On the contribution front, a key goal for the Unity community is to maintain velocity in contributor patch flows. You should expect a rapid review and, all being well, landing, for contributions to Unity that are in line with the design goals. In a few cases we’ve also accepted patches that make it possible to use Unity in ways that are different to the design goals, especially where the evidence doesn’t lean very heavily one way or the other. Such contributions add some complexity but also give us the opportunity to test alternatives in a very rich way; the winning alternative would certainly survive, the other might not.

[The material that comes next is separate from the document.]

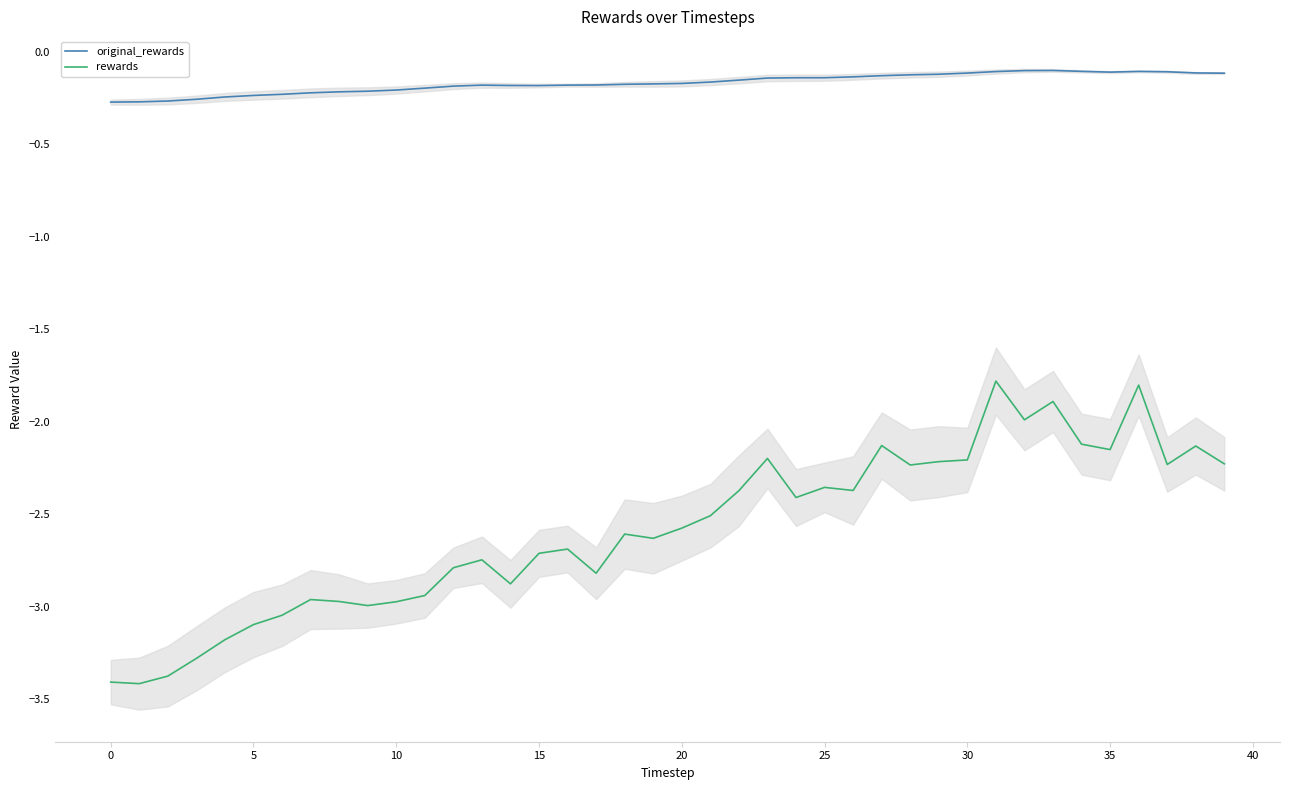

True or false: rewards and original_rewards cross at least once.

False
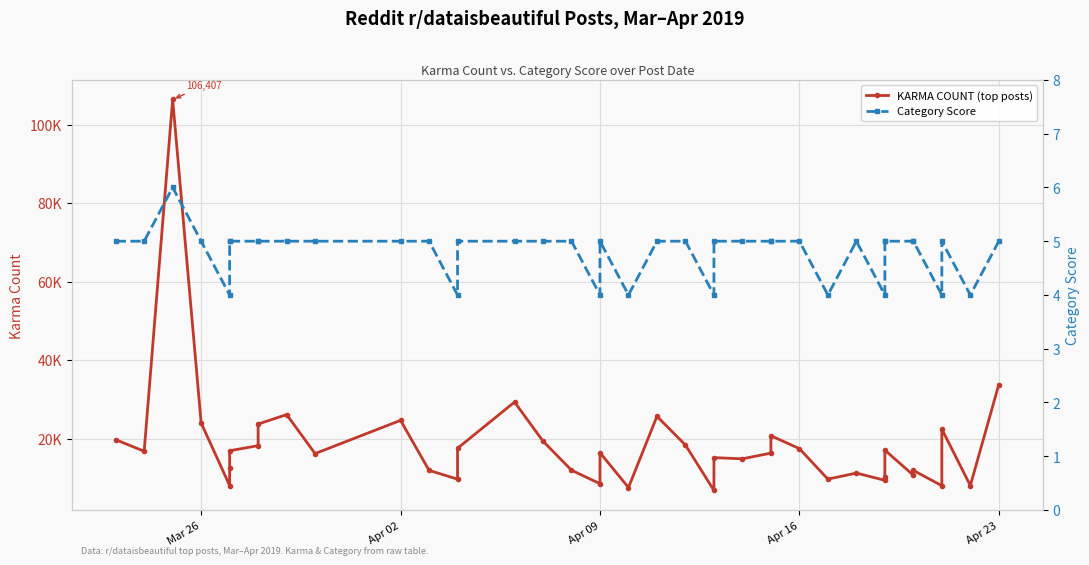

True or false: Category Score and KARMA COUNT (top posts) intersect in this chart.

False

Contrary to common prognostication, this community is shaping up to be happy and productive. For those who do so for love and personal interest, participating in such a community should be fun and stimulating, an opportunity to exercise skills or pursue interests, give something back that will be appreciated and enjoyed by many, and help raise the bar for Linux experiences. I’d credit Jorge and others for their stewardship of this so far, and my heartfelt thanks to all of those who have helped make Unity better just for the fun of it.

Outside of the core, the growing number of apps that integrate sweetly with the launcher (quicklists), dash (scopes), indicators (both app-specific and category indicators) is helping to ensure that API’s are useful, refined and well implemented, as well as improving the experience of Ubuntu users everywhere. Now that we’re moving to Unity by default for both 2D and 3D, that’s even more valuable.

Under the hood

In this round, Unity-3D and Unity-2D have grown together and become twin faces on the same underlying model. They now share a good deal of common code and common services and – sigh – common bugs :-). But we’re now at the point where we can be confident that the Unity experience is available on the full range of hardware, from lightweight thin client systems made of ARM or Atom CPU’s to CADstations with oodles of GPU horsepower.

There’s something of a competition under way between proponents of the QML based Unity-2D, who believe that the GL support here is good enough to compete both at the high end and on the low end, and the GL-heads in Unity-3D, who think that the enhanced experiences possible with raw GL access justify the additional complexity of working in C++ and GL on the metal. Time will tell! Since a lot of the design inspiration for Unity came from game interfaces, I lean to the “let’s harness all the GL we can for the full 3D experience” side of the spectrum, but I’m intrigued with what the QML team are doing.